- Extract:
This is my first time posting on this forum, you all seem very nice

So, about 2 months ago, I found out about ->-bleeped-<-, and some things started to make sense. But i'm not wholly sure I can go through a transition.
Basically now, I feel like a genderqueer, I dislike my body, and most things that define a "woman" don't apply to me. I dislike being called a "young woman" or anything referring to my gender. For example, I was working, and someone said "Watch out for the lady cleaning over there". It didn't feel like they were talking about me. My curves, my hair , it just doesn't seem to fit me at all. I'm not the caring, motherly type and the thought of having children scares me.
On the flipside, imagining life as a man excites me. I'd love to walk around shirtless and hang around with other guys, I'd love to be called "he" and "him" and have a boy name. So it seems that i'm a FtM,
But there are a lot of things stopping me from accepting this. I have a large family, a lot of which are religious. I worry about the amount of people that will turn away from me. I have a few friends too, which I'd like to think of as open-minded, but I just don't know how they're react if I told them how I felt. On a broader view, I think about anyone that has ever seen me as a girl and feel guilty, like i'm somehow misleading them.

- Assignment 1:
In the forum post, what remark at work did not feel to the writer like it was about them?
- Assignment 2:
Do these statements agree with the forum post? (a) The writer found out about it roughly two months ago. (b) The writer finds the idea of having children exciting. (c) The writer would like to be called "he" and "him."
- Assignment 3:
Carry on the forum post about feeling genderqueer from its last sentence.

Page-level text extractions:
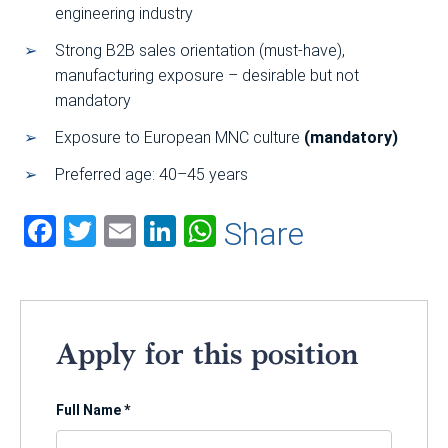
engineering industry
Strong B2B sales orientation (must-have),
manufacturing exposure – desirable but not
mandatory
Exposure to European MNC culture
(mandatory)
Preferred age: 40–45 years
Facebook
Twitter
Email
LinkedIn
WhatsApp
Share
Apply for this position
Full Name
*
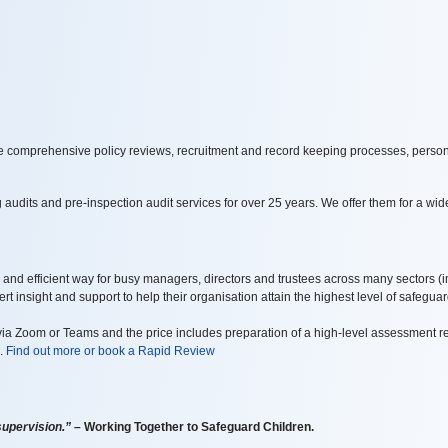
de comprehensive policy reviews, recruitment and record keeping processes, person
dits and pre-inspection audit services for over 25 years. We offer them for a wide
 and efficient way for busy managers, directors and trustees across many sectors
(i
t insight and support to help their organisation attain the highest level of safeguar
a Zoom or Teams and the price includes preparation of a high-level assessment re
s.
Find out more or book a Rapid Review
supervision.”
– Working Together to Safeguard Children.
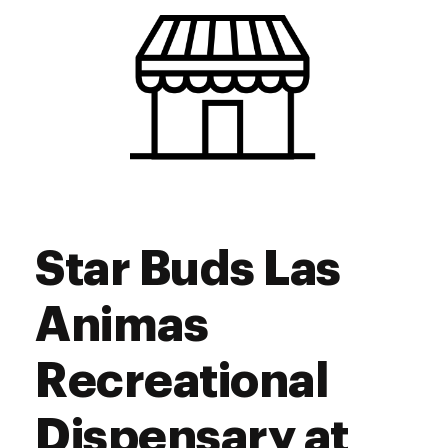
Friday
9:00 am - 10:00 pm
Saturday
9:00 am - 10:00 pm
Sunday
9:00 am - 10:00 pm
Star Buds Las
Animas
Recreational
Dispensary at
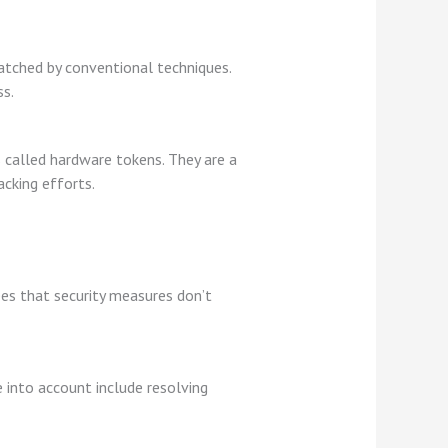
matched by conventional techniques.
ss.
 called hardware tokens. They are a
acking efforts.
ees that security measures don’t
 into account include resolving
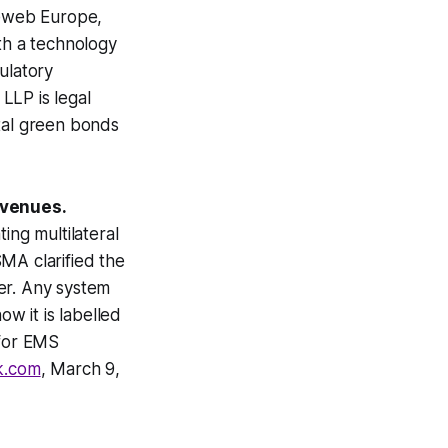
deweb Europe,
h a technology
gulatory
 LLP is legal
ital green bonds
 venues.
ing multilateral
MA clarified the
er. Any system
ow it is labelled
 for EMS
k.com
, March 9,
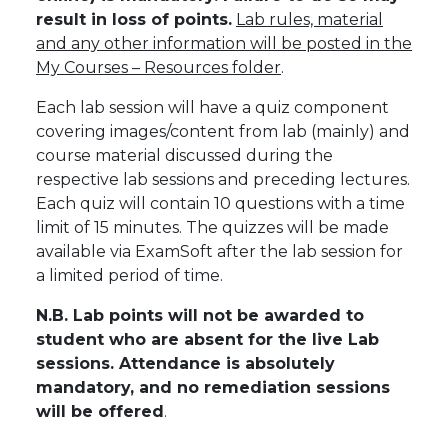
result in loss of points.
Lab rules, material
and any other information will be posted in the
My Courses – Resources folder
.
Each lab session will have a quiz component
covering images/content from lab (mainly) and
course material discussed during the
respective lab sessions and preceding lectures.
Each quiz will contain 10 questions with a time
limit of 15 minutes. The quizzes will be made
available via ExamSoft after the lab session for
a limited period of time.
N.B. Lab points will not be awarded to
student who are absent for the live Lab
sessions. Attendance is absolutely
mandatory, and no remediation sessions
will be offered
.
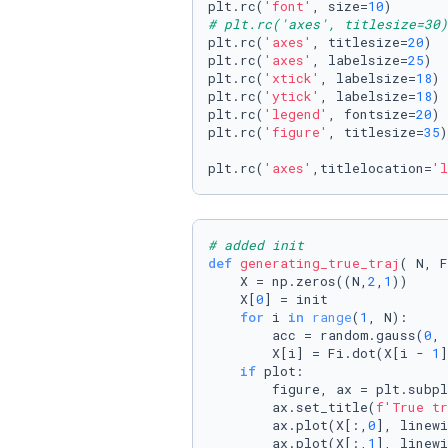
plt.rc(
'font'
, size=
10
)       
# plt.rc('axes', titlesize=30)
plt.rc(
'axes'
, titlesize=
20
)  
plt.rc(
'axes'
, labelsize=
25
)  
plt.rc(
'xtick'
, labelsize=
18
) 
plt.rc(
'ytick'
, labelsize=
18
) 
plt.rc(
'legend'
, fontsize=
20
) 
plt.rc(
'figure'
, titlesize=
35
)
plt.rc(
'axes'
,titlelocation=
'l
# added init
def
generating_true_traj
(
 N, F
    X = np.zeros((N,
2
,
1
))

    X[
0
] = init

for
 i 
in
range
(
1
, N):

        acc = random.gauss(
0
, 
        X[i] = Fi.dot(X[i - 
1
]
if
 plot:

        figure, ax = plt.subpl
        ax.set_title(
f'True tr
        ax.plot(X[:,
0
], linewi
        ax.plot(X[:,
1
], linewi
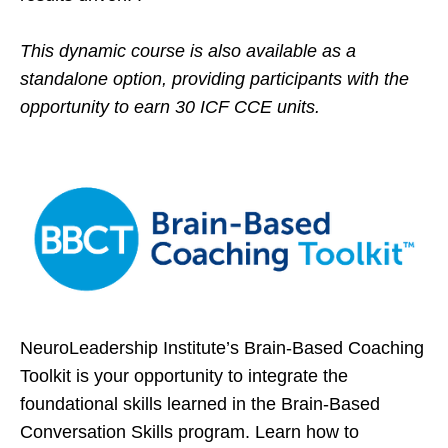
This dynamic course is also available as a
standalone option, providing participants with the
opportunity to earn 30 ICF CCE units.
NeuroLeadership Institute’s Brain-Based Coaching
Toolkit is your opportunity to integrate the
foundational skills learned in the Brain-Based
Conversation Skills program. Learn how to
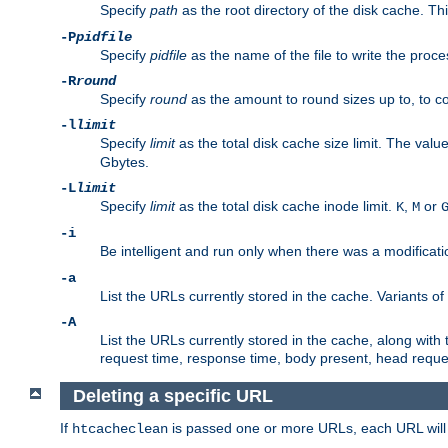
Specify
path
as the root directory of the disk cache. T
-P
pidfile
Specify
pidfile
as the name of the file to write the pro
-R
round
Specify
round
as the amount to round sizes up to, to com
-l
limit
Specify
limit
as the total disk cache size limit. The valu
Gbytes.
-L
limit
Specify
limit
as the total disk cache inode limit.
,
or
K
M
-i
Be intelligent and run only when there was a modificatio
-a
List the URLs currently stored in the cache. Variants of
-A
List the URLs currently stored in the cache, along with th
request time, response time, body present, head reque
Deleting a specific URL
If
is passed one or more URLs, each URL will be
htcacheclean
* * *
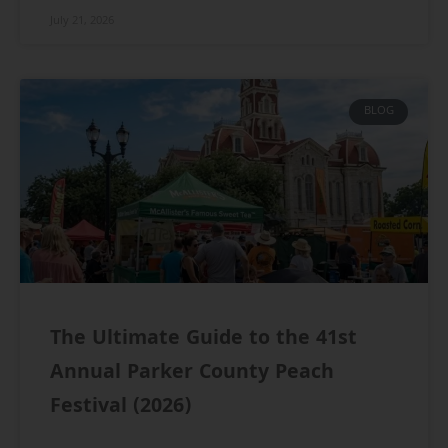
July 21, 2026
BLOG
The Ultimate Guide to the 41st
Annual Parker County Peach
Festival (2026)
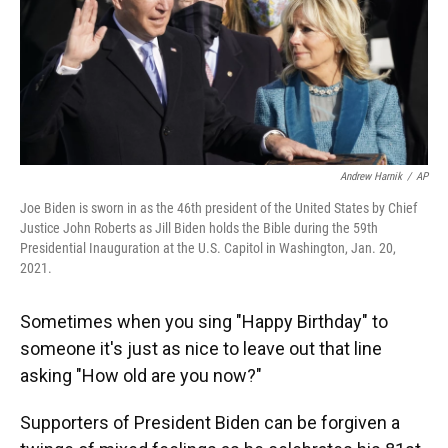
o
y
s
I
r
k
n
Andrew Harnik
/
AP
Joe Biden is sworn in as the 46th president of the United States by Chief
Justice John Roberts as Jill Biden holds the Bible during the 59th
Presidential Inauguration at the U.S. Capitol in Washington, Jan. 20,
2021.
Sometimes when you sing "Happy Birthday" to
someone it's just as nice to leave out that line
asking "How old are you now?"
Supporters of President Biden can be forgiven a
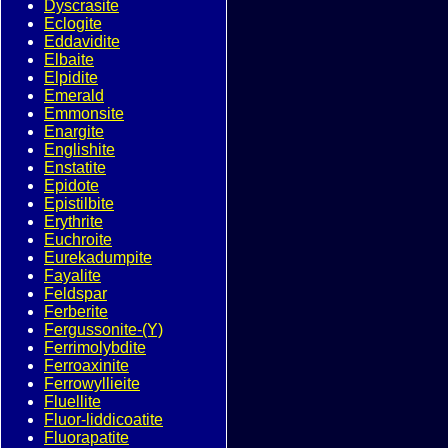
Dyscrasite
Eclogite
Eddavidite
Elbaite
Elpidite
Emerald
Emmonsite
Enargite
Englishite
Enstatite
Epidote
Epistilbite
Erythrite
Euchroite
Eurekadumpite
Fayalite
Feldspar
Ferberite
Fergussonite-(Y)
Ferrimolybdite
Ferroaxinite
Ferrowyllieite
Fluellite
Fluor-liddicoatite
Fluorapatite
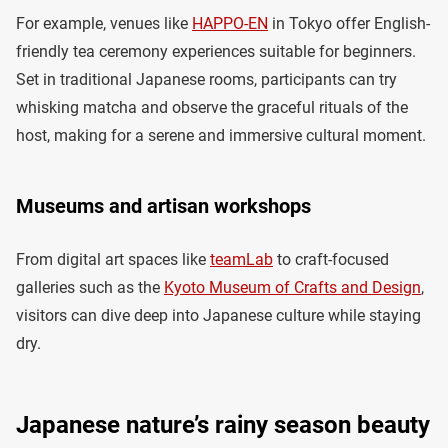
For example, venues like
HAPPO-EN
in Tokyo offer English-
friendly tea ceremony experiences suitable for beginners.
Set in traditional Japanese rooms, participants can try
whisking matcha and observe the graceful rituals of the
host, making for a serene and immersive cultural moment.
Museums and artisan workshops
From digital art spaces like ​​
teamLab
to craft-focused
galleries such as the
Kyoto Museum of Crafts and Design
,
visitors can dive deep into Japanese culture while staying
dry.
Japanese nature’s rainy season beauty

- Task response 1:
"Watch out for the lady cleaning over there"

- Task response 2:
(a) Yes: "about 2 months ago, I found out about ->-bleeped-<-"
(b) No: "the thought of having children scares me"
(c) Yes: "I'd love to be called "he" and "him""

- Task response 3:
As well as this, i'm only a teenager. If I did "come out" and start taking action to become a transman, only to realise it wasn't what I thought it would be, I think about how many people will tell me they told me so and I'm worried that even more people will abandon me because of it. Did anyone else have doubts like this? I'm especially worried about being wrong about this whole thing, as anything I will say on the matter will be so...final.
But there are cetain things about becoming a transman that I don't want, which confuses me even more (!). I don't want to pack, I don't want bottom surgery of any kind. If it makes sense, I want to be a man on first glance, but not completely change into one.
Any suggestions or advice as to what I should do would be greatly appreciated
And if this is all gobbledegook, forgive me. This is the first time i've admitted any of this to anyone.